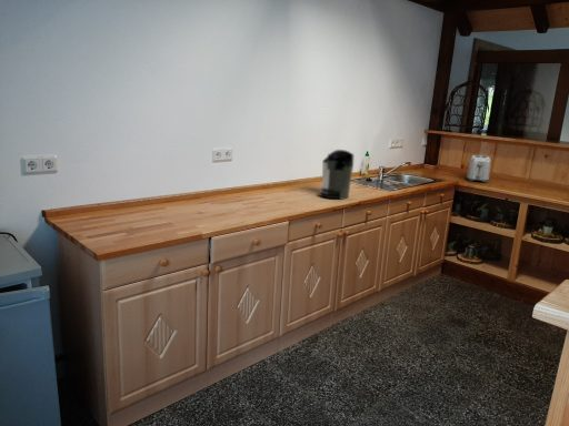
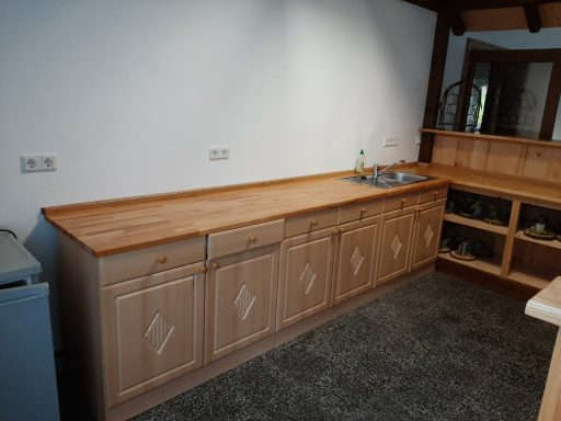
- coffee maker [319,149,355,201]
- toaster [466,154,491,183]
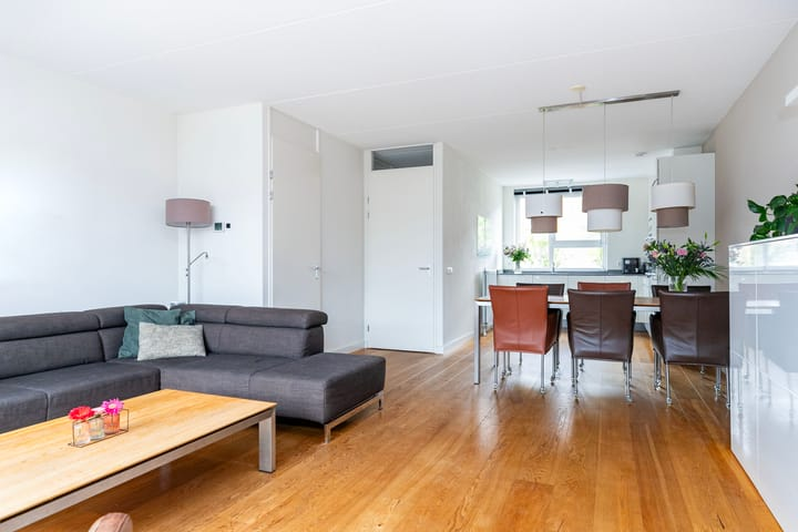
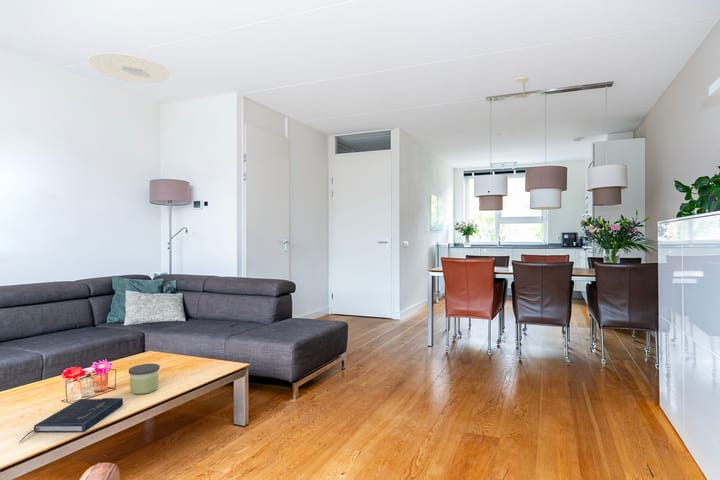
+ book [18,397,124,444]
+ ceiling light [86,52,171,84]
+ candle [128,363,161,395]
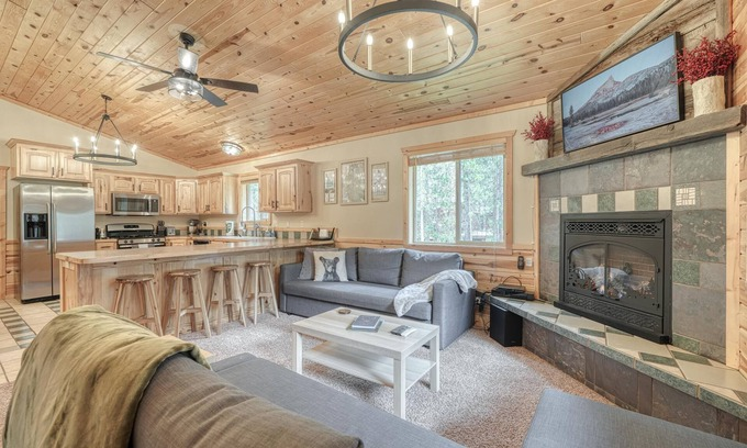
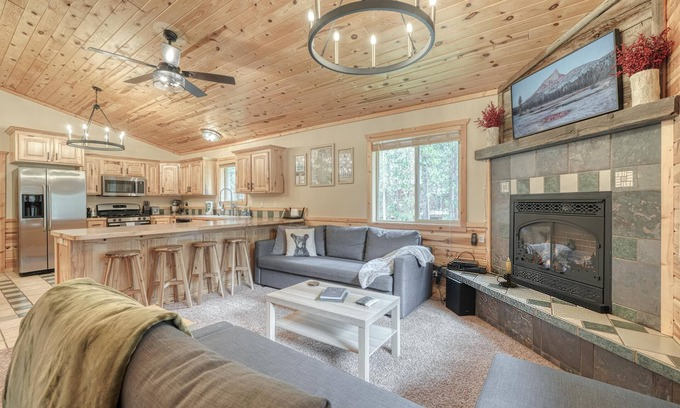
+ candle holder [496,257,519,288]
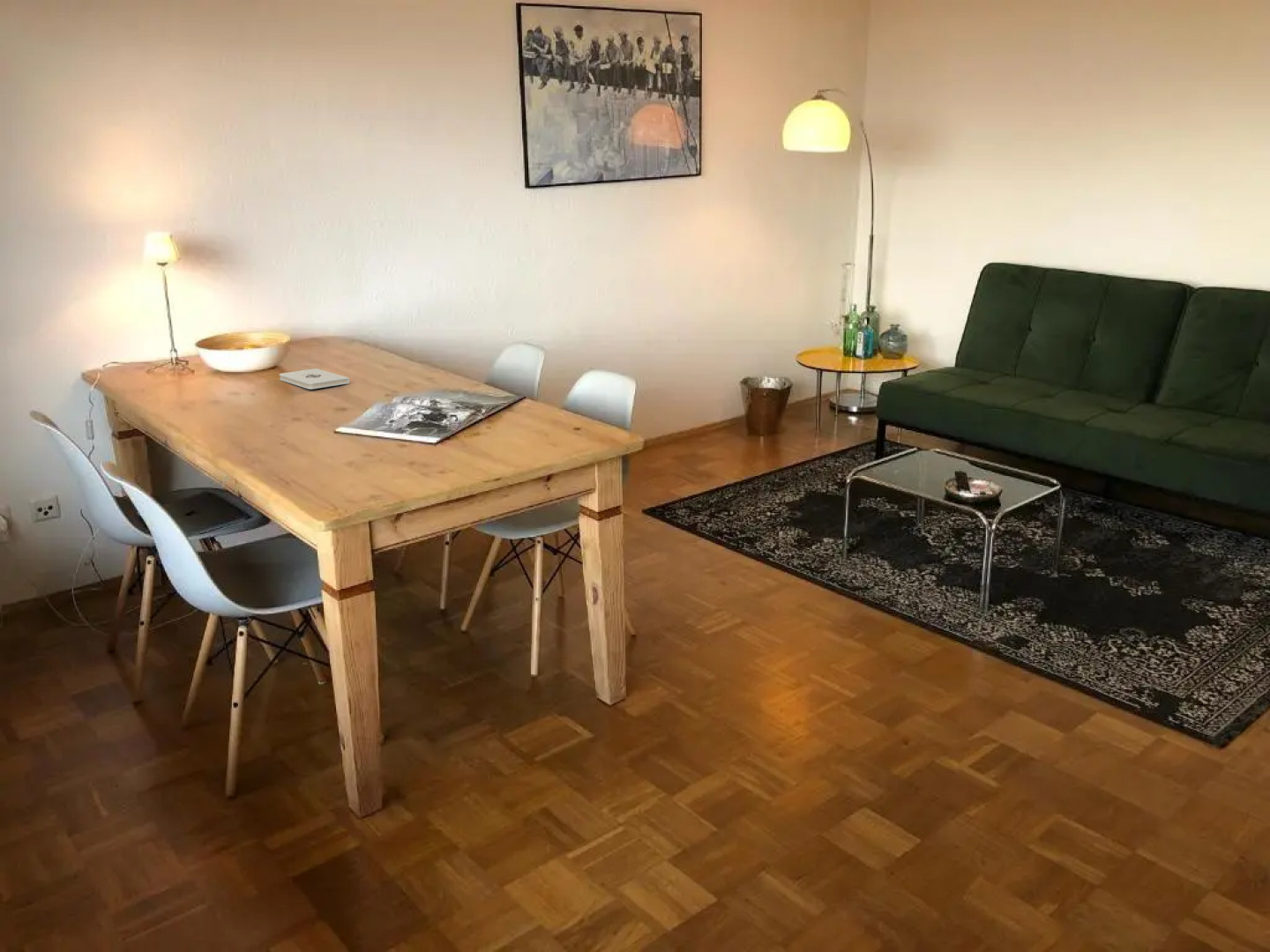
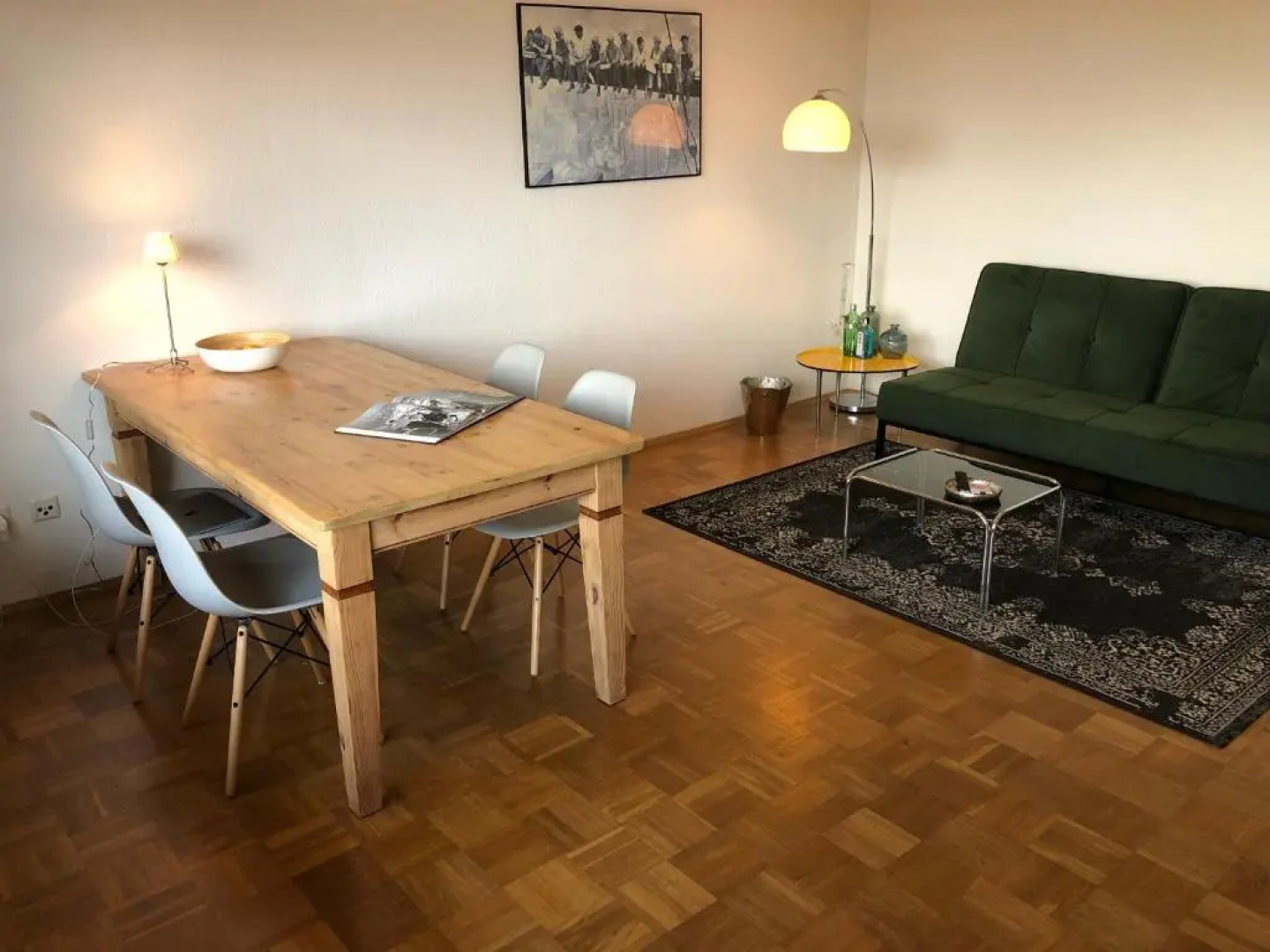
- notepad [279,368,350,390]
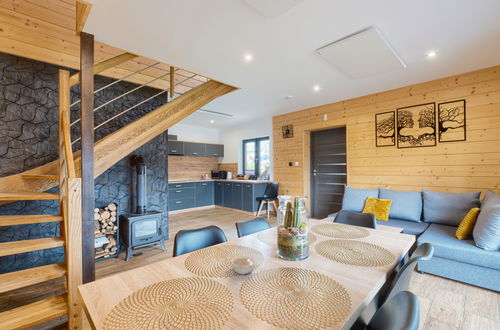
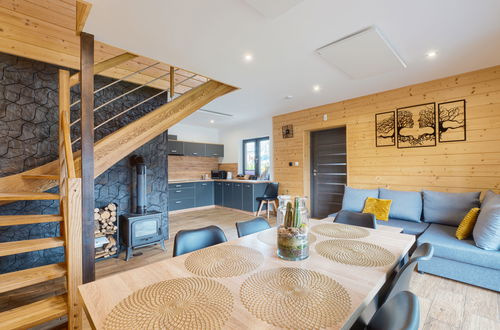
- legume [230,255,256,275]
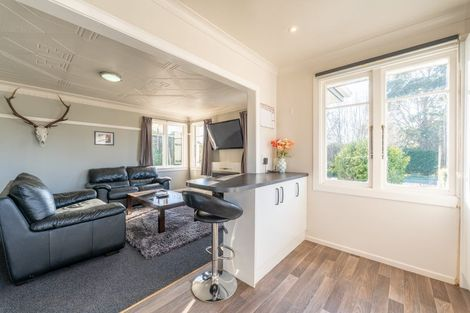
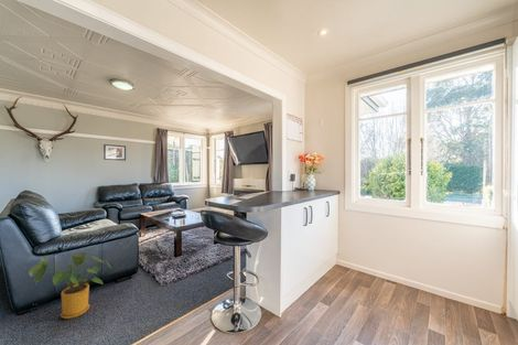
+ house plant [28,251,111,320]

^^^^

### Activity:
Return every line above exactly, omitting images.

### Task result:
- coffee maker [319,149,355,201]
- toaster [466,154,491,183]
+ book [18,397,124,444]
+ ceiling light [86,52,171,84]
+ candle [128,363,161,395]
+ candle holder [496,257,519,288]
- notepad [279,368,350,390]
- legume [230,255,256,275]
+ house plant [28,251,111,320]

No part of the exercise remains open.